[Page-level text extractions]
=== Begin Enclosure ===
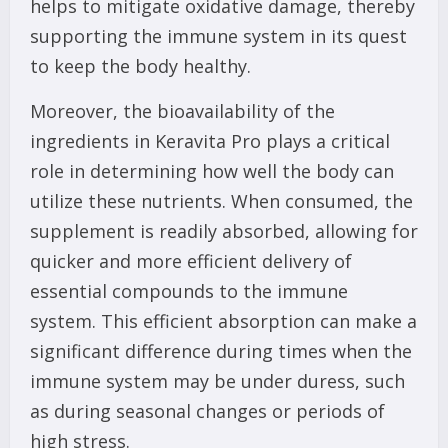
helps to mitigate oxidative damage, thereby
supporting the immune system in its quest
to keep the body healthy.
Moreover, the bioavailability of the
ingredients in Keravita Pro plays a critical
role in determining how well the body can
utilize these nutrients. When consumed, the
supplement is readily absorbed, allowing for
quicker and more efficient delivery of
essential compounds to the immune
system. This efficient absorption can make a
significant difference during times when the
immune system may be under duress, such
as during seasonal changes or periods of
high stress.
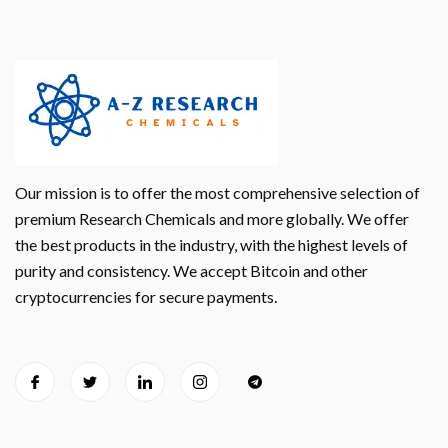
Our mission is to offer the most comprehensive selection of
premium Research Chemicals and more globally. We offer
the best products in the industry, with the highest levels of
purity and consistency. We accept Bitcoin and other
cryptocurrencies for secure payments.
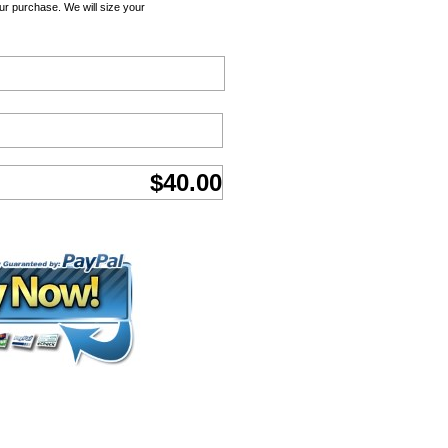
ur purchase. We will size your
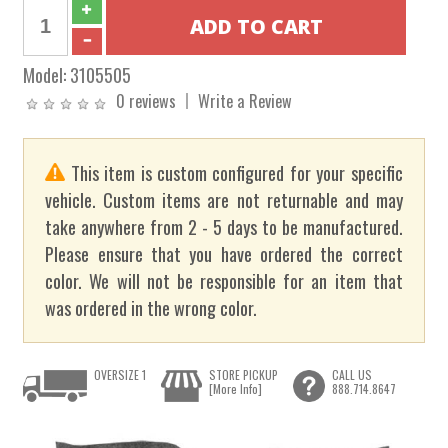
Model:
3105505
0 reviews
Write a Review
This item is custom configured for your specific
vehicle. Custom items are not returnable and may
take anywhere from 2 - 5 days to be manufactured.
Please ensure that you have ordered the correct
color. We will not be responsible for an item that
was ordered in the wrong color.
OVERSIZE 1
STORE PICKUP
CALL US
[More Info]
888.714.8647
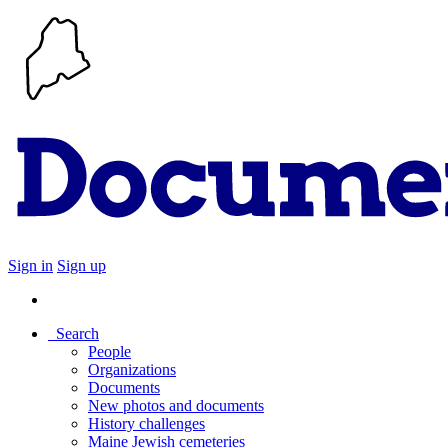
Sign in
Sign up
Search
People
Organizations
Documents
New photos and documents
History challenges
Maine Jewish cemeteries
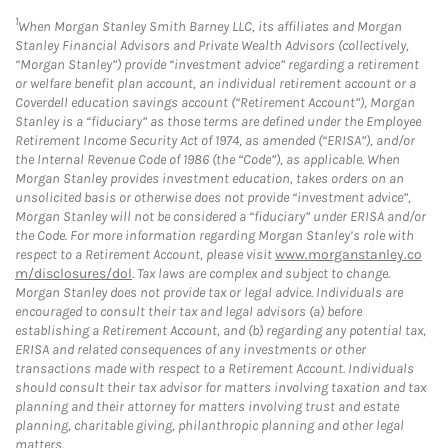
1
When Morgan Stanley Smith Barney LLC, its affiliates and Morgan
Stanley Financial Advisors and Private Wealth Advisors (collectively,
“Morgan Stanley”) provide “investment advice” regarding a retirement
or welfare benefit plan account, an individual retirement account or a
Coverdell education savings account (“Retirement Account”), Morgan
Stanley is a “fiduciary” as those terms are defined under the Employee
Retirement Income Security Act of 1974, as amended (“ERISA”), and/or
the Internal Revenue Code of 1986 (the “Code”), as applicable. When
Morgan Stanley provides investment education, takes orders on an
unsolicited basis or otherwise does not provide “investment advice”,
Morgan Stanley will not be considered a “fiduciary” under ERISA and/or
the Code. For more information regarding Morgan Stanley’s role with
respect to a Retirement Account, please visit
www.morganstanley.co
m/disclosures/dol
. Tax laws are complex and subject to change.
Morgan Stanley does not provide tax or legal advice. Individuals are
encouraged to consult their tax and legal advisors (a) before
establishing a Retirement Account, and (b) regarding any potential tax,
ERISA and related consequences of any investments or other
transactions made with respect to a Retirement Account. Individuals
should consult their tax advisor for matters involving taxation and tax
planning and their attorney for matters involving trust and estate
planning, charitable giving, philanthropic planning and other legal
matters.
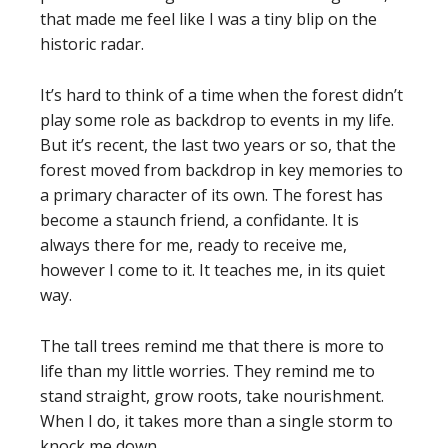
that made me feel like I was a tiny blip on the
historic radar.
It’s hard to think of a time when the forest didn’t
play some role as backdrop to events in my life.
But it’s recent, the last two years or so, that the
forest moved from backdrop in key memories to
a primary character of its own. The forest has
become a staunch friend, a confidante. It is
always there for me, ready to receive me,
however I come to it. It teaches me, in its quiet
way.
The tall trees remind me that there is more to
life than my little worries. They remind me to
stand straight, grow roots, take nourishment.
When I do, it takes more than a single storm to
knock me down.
=== End Enclosure ===
=== Begin Enclosure ===
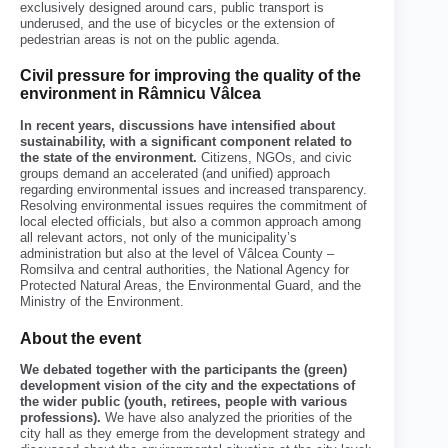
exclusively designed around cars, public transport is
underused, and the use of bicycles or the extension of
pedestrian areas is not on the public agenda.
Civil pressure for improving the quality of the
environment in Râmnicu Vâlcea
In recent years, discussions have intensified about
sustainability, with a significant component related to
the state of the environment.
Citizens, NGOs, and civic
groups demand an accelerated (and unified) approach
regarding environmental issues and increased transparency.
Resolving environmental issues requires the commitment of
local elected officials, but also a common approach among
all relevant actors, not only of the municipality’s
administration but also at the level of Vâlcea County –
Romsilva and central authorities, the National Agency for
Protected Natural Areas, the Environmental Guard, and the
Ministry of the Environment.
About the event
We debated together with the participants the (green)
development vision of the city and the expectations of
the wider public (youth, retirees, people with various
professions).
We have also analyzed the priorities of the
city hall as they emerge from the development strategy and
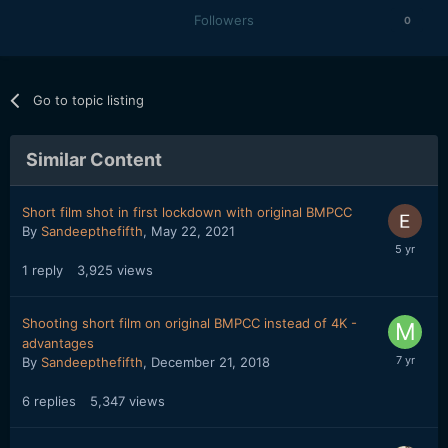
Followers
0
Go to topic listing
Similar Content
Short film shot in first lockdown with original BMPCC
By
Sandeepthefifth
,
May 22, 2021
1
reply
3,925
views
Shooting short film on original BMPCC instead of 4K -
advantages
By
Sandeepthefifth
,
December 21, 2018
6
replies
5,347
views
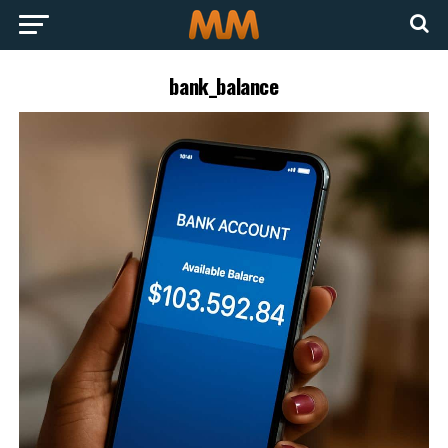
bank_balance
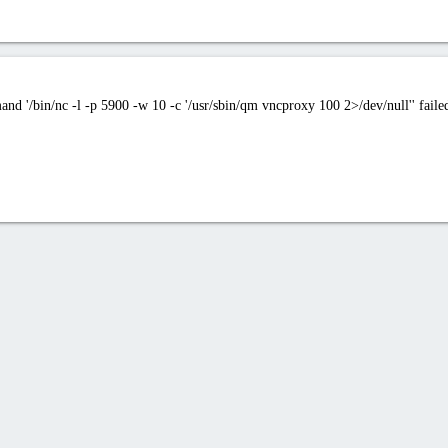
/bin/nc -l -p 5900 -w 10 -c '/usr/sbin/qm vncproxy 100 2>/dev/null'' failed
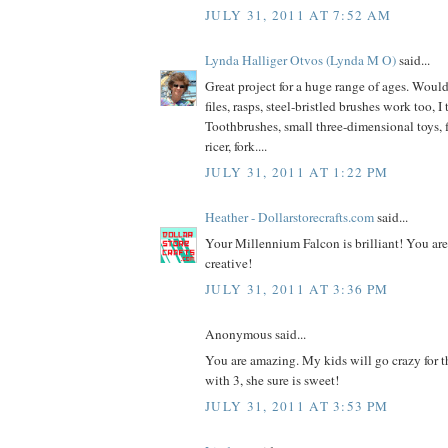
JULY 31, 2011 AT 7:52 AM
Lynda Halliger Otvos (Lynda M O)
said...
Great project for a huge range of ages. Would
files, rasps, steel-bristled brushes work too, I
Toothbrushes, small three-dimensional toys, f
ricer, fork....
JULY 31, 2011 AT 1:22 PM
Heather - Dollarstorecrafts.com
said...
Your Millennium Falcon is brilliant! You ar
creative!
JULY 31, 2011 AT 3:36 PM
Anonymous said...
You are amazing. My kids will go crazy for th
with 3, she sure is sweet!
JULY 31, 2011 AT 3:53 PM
=== End Enclosure ===
Show every line above in which the word "consult" is found.

encouraged to consult their tax and legal advisors (a) before
should consult their tax advisor for matters involving taxation and tax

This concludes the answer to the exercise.